:: Exercise directions ::
The output is the lines below from the one with "muy clara y entendible de por qué la" through the one with "軽量なダッシュボードと内部データ探索に最適", both included, printed exactly and with no other line.

Stored items from a collection
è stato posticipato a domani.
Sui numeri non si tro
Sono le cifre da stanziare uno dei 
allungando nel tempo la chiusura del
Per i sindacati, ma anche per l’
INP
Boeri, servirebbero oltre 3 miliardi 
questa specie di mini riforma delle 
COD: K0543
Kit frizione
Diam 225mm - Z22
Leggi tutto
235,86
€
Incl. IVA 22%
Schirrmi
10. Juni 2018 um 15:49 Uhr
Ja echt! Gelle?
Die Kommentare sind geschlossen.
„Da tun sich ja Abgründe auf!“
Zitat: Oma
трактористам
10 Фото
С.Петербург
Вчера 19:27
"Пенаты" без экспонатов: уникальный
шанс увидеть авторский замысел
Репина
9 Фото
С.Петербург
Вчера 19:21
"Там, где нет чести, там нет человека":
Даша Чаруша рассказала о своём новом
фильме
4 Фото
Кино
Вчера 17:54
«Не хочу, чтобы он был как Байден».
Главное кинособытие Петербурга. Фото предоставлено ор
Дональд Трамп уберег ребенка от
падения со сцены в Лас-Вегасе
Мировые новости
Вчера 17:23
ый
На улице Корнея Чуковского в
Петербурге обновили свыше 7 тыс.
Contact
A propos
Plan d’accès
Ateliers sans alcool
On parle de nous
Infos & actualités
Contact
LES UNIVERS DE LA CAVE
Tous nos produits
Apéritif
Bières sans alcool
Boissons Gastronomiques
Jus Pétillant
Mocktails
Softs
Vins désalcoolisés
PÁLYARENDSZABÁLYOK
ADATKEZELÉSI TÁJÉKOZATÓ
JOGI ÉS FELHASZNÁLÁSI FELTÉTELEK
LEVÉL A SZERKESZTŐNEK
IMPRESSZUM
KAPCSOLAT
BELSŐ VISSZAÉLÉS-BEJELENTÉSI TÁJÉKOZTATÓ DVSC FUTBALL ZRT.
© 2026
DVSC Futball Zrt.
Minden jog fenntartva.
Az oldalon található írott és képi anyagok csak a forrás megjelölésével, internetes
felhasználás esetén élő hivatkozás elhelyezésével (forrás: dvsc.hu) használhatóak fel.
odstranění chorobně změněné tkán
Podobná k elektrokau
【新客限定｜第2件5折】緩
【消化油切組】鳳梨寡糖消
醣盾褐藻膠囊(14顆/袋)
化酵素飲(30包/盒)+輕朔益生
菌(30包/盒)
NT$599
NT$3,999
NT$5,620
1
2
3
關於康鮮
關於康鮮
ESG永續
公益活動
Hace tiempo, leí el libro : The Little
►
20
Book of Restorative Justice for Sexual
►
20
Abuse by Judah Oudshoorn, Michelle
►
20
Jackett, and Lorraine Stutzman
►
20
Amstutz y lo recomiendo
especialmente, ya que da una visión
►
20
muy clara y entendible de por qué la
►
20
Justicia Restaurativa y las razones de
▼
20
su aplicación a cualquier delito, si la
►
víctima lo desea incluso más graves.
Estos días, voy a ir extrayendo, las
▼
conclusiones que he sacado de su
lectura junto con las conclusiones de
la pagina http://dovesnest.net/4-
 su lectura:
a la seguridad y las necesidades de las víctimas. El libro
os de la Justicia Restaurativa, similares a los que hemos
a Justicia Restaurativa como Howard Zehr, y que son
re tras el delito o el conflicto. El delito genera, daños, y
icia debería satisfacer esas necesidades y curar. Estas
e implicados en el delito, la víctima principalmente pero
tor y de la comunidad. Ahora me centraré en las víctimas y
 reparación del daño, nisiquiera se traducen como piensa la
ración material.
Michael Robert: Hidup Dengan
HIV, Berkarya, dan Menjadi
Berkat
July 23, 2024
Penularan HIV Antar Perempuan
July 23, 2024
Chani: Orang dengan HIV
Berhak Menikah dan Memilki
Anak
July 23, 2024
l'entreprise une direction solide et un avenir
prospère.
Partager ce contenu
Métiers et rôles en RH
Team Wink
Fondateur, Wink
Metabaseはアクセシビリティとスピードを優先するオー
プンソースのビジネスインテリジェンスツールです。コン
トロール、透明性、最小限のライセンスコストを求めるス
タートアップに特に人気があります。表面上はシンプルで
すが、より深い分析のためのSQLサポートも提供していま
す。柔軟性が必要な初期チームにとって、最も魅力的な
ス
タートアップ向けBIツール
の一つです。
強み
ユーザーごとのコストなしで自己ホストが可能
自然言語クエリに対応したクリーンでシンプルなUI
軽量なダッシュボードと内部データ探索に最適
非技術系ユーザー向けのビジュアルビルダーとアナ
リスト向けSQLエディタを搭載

:: Reply ::
muy clara y entendible de por qué la
►
20
Justicia Restaurativa y las razones de
▼
20
su aplicación a cualquier delito, si la
►
víctima lo desea incluso más graves.
Estos días, voy a ir extrayendo, las
▼
conclusiones que he sacado de su
lectura junto con las conclusiones de
la pagina http://dovesnest.net/4-
 su lectura:
a la seguridad y las necesidades de las víctimas. El libro
os de la Justicia Restaurativa, similares a los que hemos
a Justicia Restaurativa como Howard Zehr, y que son
re tras el delito o el conflicto. El delito genera, daños, y
icia debería satisfacer esas necesidades y curar. Estas
e implicados en el delito, la víctima principalmente pero
tor y de la comunidad. Ahora me centraré en las víctimas y
 reparación del daño, nisiquiera se traducen como piensa la
ración material.
Michael Robert: Hidup Dengan
HIV, Berkarya, dan Menjadi
Berkat
July 23, 2024
Penularan HIV Antar Perempuan
July 23, 2024
Chani: Orang dengan HIV
Berhak Menikah dan Memilki
Anak
July 23, 2024
l'entreprise une direction solide et un avenir
prospère.
Partager ce contenu
Métiers et rôles en RH
Team Wink
Fondateur, Wink
Metabaseはアクセシビリティとスピードを優先するオー
プンソースのビジネスインテリジェンスツールです。コン
トロール、透明性、最小限のライセンスコストを求めるス
タートアップに特に人気があります。表面上はシンプルで
すが、より深い分析のためのSQLサポートも提供していま
す。柔軟性が必要な初期チームにとって、最も魅力的な
ス
タートアップ向けBIツール
の一つです。
強み
ユーザーごとのコストなしで自己ホストが可能
自然言語クエリに対応したクリーンでシンプルなUI
軽量なダッシュボードと内部データ探索に最適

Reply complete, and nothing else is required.